Requirements ▸
**1.** In the forum posts, what three things does Lola383 say he expects of her? List each one.
**2.** Decide whether each statement agrees with the forum posts. Answer yes or no and quote the deciding words.
(a) His phone has a passcode.
(b) The first poster once dated a similar guy and stayed with him.
(c) Lola383 has tried to get into his phone again since.

Extract to read ▸
╔══
And I'm getting a weird vibe from this guy's behavior. Maybe it's just paranoia but if he hasn't locked his phone even after you snooped I wonder if he's sort of hoping you'll see his texts to BM. And it almost seems he wanted to make you feel like second place by telling you he was with BM on your birthday. I don't know, I could be projecting my own past problems onto yours.

Whatever, this man is a first class jerk and you deserve better. I dated a guy like this once. It was hard but I left him and never looked back.

Lola383's picture

He has a passcode on it - that he told me.. he hasn't changed the passcode to my knowledge..i haven't tried to go on his phone since, though.

I don't want to be one of those delusional girls who thinks their jackass BF is really a Knight in Shining Armour.
That was my an ex from my past. Yeesh so glad that is over! lol and learned a lot about controlling BF's...

i think he is just dumb, and stubborn, and wants to live life the way it was when he was married - ie, have kids everyday, gloat about how cute they are with their mom..go to every event and activity..etc. But he is trying to accomplish that in a new relationship. He expects I want to put his son first, that I love his son...that I should already understand and accept that "parents" don't get time alone.. Well I am not a parent..I told him already I get his leftover time..he scoffed at that..but seriously I do. I only get time with him when his son is either with his mom or he is playing with friends..
╚══
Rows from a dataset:
╔══
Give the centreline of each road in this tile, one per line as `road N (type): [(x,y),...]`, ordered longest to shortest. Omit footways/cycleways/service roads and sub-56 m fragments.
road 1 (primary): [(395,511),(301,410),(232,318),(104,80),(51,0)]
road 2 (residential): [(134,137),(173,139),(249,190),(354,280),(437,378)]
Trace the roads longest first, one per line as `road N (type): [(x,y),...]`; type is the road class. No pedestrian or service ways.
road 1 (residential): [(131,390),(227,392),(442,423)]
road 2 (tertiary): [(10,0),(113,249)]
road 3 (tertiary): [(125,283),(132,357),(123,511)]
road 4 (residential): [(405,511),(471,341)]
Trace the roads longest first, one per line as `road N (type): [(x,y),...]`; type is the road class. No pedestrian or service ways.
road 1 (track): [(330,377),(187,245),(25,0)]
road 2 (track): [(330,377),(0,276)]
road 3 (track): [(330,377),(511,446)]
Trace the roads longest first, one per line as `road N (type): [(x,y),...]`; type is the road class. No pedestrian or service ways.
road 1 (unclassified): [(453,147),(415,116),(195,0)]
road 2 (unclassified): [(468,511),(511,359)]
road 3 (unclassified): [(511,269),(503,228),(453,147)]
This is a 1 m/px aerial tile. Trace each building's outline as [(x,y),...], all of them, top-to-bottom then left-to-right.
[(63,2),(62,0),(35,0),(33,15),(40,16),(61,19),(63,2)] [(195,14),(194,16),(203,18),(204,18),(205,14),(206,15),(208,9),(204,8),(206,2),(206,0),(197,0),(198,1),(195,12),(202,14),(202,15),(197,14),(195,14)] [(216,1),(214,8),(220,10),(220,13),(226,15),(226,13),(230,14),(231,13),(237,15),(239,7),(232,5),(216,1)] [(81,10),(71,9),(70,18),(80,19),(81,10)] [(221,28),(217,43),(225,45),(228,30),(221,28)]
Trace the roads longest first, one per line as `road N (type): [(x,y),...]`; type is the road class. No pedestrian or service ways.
╚══
Task answers ▸
**1.**
- That she wants to put his son first
- That she loves his son
- That she should already understand and accept that "parents" don't get time alone

**2.**
(a) Yes: "He has a passcode on it"
(b) No: "It was hard but I left him and never looked back."
(c) No: "i haven't tried to go on his phone since, though."